(Image and design file data)
++++++++

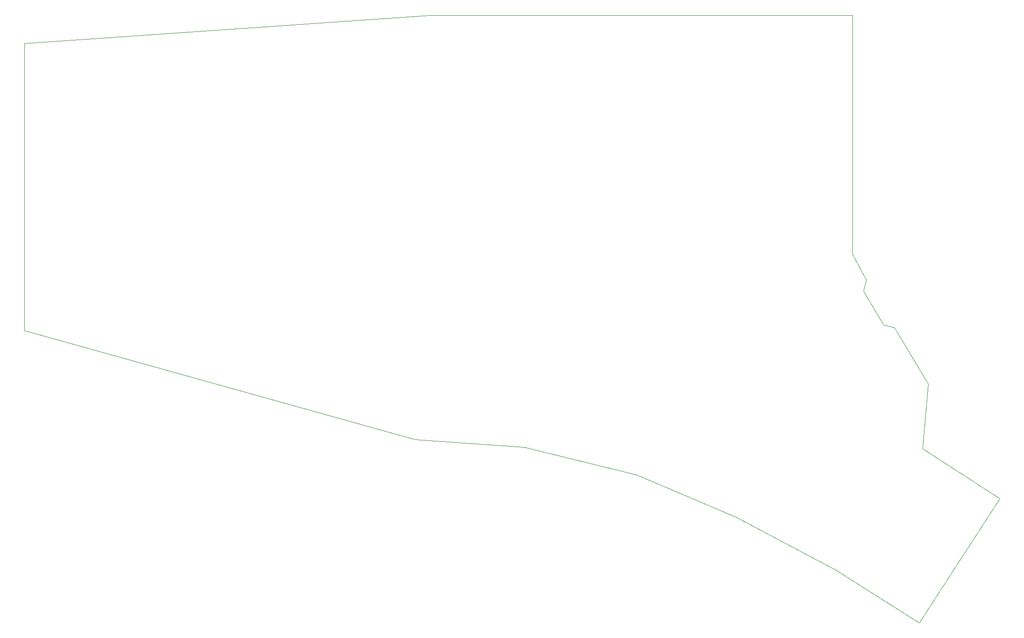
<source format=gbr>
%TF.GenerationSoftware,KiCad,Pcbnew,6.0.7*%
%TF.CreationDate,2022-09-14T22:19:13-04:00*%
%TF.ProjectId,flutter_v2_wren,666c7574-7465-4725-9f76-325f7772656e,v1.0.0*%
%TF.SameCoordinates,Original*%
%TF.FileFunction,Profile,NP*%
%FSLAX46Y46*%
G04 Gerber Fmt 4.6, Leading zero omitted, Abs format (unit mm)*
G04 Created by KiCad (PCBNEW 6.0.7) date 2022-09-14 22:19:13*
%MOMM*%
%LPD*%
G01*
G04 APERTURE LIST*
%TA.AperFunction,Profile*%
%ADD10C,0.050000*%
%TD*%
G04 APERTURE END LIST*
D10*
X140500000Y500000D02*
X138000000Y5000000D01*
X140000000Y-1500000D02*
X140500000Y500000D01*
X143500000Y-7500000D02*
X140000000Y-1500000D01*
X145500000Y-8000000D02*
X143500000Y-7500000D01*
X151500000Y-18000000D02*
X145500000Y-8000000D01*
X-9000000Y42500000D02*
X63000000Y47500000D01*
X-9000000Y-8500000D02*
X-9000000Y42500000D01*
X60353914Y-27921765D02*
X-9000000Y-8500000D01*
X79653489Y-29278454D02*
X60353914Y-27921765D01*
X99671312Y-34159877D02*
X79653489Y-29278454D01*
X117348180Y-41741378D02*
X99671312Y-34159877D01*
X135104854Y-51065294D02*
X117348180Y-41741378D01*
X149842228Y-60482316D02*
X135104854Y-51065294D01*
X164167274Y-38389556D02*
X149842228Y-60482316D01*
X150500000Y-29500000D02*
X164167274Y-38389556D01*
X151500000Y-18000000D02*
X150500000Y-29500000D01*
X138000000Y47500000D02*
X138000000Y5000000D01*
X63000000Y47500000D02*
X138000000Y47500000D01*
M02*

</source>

++++++++

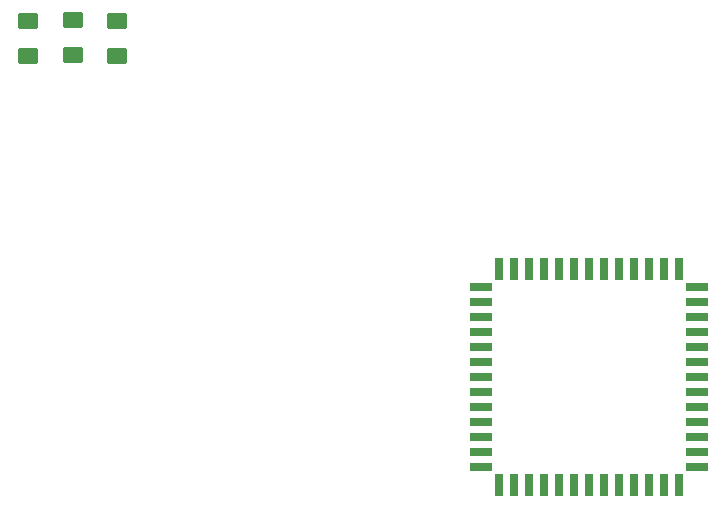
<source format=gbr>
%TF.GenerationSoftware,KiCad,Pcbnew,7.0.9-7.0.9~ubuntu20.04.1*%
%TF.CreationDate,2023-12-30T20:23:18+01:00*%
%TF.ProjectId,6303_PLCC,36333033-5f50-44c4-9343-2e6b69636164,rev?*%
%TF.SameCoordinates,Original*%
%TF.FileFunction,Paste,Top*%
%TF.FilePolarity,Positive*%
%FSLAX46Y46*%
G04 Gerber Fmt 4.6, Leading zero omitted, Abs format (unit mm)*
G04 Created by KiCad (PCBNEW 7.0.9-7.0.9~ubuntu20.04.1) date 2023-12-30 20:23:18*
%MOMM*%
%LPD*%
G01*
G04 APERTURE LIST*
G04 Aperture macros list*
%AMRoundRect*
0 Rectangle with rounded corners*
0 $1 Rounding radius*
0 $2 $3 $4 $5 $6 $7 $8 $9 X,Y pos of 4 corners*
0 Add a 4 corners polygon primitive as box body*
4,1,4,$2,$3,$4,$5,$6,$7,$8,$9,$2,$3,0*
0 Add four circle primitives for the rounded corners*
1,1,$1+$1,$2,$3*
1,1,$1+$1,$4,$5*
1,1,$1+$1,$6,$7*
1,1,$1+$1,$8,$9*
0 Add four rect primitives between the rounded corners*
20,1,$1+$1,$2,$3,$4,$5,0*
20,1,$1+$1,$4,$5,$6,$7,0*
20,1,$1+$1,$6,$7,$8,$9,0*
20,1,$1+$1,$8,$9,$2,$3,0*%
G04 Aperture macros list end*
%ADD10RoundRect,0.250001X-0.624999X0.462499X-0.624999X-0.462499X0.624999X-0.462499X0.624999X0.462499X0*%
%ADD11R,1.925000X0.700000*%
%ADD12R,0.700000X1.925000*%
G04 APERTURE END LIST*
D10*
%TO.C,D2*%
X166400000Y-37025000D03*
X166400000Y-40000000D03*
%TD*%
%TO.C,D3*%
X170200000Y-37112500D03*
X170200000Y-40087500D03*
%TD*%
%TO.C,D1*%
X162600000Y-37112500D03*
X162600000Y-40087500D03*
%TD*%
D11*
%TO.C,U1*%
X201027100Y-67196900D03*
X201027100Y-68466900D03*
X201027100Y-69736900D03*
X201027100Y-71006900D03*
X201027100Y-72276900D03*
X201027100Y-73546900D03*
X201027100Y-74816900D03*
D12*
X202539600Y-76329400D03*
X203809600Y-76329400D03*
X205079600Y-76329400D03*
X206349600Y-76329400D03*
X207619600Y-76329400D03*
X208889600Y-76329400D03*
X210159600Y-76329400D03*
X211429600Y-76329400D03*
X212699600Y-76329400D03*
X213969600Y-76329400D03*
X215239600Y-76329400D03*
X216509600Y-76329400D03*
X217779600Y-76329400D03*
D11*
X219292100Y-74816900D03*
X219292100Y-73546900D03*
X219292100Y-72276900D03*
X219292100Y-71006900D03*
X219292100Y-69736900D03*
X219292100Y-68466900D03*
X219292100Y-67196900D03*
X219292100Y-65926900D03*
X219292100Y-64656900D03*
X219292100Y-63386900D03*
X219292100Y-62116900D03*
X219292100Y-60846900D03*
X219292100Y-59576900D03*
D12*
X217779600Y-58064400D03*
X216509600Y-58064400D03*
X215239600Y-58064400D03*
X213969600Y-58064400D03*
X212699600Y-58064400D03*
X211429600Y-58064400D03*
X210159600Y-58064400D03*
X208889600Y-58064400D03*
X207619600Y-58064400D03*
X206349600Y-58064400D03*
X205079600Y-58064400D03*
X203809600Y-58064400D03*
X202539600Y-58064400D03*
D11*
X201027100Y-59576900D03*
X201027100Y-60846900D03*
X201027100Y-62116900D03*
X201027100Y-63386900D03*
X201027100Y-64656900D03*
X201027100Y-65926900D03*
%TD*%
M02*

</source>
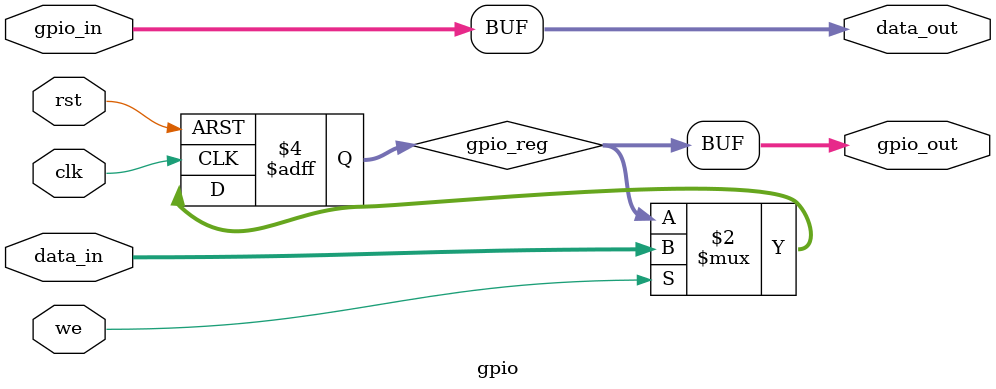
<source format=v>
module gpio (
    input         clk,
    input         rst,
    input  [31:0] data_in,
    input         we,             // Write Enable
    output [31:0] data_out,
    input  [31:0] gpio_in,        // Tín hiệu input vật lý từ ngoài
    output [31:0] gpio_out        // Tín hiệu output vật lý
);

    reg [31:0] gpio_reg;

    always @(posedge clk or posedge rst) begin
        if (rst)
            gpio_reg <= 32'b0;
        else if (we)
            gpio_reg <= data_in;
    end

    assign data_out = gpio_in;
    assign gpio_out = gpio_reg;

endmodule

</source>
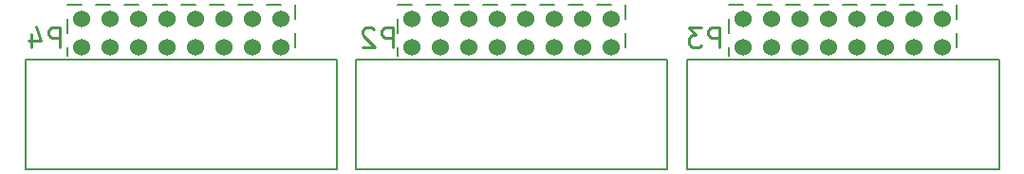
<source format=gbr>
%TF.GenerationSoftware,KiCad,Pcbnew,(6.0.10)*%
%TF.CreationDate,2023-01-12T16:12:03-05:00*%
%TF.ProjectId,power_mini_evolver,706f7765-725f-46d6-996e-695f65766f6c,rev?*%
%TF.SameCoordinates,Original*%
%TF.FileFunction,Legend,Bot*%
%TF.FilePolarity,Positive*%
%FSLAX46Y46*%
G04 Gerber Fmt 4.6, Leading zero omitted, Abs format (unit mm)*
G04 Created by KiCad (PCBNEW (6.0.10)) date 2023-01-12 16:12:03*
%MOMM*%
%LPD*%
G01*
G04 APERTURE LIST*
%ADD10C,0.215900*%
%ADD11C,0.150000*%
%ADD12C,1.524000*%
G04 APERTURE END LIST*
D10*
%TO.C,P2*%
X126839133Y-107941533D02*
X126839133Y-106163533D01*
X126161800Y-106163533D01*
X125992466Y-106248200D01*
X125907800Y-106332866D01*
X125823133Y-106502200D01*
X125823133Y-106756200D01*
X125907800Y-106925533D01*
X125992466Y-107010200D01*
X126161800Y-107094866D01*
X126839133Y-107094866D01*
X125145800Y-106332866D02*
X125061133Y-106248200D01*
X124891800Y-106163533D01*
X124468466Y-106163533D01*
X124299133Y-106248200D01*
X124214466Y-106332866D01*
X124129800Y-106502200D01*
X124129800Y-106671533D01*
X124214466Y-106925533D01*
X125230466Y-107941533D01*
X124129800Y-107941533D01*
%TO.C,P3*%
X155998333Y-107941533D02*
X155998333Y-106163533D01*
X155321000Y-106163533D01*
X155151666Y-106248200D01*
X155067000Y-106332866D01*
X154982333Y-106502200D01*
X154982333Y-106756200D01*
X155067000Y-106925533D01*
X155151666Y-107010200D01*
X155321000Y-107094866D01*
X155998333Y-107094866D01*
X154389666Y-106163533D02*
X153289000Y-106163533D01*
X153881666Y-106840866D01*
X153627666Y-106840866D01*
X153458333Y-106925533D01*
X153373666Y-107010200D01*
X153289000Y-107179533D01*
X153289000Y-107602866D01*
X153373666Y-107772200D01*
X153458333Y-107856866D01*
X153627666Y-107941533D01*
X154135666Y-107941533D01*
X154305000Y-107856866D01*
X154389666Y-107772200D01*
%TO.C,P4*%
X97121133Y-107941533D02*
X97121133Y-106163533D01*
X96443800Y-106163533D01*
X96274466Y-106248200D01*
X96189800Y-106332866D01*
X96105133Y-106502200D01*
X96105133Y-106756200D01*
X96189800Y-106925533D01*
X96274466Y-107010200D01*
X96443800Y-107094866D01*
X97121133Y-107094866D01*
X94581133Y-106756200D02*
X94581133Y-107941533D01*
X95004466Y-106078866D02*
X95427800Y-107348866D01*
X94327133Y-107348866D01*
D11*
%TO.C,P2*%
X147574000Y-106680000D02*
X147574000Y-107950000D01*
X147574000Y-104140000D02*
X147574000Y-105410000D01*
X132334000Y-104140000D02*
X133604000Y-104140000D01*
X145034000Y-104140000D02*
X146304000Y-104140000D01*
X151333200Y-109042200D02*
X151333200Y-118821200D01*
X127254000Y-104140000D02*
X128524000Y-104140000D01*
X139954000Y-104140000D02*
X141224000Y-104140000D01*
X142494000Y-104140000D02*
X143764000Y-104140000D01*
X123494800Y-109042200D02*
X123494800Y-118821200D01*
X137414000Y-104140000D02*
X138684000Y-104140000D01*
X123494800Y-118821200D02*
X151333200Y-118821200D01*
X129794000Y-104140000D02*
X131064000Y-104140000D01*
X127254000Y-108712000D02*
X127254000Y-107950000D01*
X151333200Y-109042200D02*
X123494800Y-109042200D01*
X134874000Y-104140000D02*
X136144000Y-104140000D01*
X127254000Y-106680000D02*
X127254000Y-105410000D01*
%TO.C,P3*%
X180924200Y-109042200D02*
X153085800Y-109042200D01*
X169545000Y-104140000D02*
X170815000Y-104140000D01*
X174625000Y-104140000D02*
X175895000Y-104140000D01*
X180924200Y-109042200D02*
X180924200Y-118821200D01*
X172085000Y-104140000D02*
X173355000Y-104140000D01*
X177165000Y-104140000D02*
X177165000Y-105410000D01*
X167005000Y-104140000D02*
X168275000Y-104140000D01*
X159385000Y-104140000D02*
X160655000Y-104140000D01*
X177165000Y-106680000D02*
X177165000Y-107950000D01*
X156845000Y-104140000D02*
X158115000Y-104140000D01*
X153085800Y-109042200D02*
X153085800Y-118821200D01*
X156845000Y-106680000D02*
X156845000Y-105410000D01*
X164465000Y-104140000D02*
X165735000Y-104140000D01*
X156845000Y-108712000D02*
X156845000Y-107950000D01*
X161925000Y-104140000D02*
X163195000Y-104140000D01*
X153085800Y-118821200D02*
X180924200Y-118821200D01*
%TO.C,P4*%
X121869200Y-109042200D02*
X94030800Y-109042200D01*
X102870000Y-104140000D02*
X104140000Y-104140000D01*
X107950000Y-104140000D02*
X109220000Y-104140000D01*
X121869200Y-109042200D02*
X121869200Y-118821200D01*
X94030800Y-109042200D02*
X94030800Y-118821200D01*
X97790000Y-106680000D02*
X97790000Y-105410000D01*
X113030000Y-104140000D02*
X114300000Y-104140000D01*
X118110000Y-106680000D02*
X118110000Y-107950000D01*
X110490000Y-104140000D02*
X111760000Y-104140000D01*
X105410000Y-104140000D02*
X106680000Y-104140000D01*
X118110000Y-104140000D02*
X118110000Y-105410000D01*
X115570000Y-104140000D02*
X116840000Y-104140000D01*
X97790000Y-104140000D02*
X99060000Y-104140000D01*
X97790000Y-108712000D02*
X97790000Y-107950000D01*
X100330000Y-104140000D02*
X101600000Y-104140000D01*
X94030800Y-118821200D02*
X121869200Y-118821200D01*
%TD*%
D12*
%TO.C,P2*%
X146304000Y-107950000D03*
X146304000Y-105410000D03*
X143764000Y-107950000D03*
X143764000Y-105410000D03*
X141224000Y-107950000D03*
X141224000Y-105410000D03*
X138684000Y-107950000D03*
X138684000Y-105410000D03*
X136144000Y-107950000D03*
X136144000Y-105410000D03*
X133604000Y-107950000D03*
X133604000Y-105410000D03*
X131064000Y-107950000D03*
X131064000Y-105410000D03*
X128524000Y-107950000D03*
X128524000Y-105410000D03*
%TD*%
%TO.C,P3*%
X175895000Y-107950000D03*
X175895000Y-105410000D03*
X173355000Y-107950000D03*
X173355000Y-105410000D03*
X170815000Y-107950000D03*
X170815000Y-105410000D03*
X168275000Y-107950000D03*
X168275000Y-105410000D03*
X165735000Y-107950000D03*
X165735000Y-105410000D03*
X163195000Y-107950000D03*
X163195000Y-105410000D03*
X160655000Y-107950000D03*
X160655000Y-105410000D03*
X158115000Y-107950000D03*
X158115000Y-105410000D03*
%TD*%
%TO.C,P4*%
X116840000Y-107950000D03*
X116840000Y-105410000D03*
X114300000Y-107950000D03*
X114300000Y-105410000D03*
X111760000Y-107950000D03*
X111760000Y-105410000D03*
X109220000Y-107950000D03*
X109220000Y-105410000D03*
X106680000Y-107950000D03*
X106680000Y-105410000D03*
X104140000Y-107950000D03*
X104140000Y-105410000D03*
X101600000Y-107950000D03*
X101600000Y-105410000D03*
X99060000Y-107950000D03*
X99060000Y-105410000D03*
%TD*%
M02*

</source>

++++++++

Work request: Using the entries above, return exactly the lines from the line with "X125230466Y-107941533D01*" to the line with "X147574000Y-107950000D01*", counting both of those lines.

Answer to this task:
X125230466Y-107941533D01*
X124129800Y-107941533D01*
%TO.C,P3*%
X155998333Y-107941533D02*
X155998333Y-106163533D01*
X155321000Y-106163533D01*
X155151666Y-106248200D01*
X155067000Y-106332866D01*
X154982333Y-106502200D01*
X154982333Y-106756200D01*
X155067000Y-106925533D01*
X155151666Y-107010200D01*
X155321000Y-107094866D01*
X155998333Y-107094866D01*
X154389666Y-106163533D02*
X153289000Y-106163533D01*
X153881666Y-106840866D01*
X153627666Y-106840866D01*
X153458333Y-106925533D01*
X153373666Y-107010200D01*
X153289000Y-107179533D01*
X153289000Y-107602866D01*
X153373666Y-107772200D01*
X153458333Y-107856866D01*
X153627666Y-107941533D01*
X154135666Y-107941533D01*
X154305000Y-107856866D01*
X154389666Y-107772200D01*
%TO.C,P4*%
X97121133Y-107941533D02*
X97121133Y-106163533D01*
X96443800Y-106163533D01*
X96274466Y-106248200D01*
X96189800Y-106332866D01*
X96105133Y-106502200D01*
X96105133Y-106756200D01*
X96189800Y-106925533D01*
X96274466Y-107010200D01*
X96443800Y-107094866D01*
X97121133Y-107094866D01*
X94581133Y-106756200D02*
X94581133Y-107941533D01*
X95004466Y-106078866D02*
X95427800Y-107348866D01*
X94327133Y-107348866D01*
D11*
%TO.C,P2*%
X147574000Y-106680000D02*
X147574000Y-107950000D01*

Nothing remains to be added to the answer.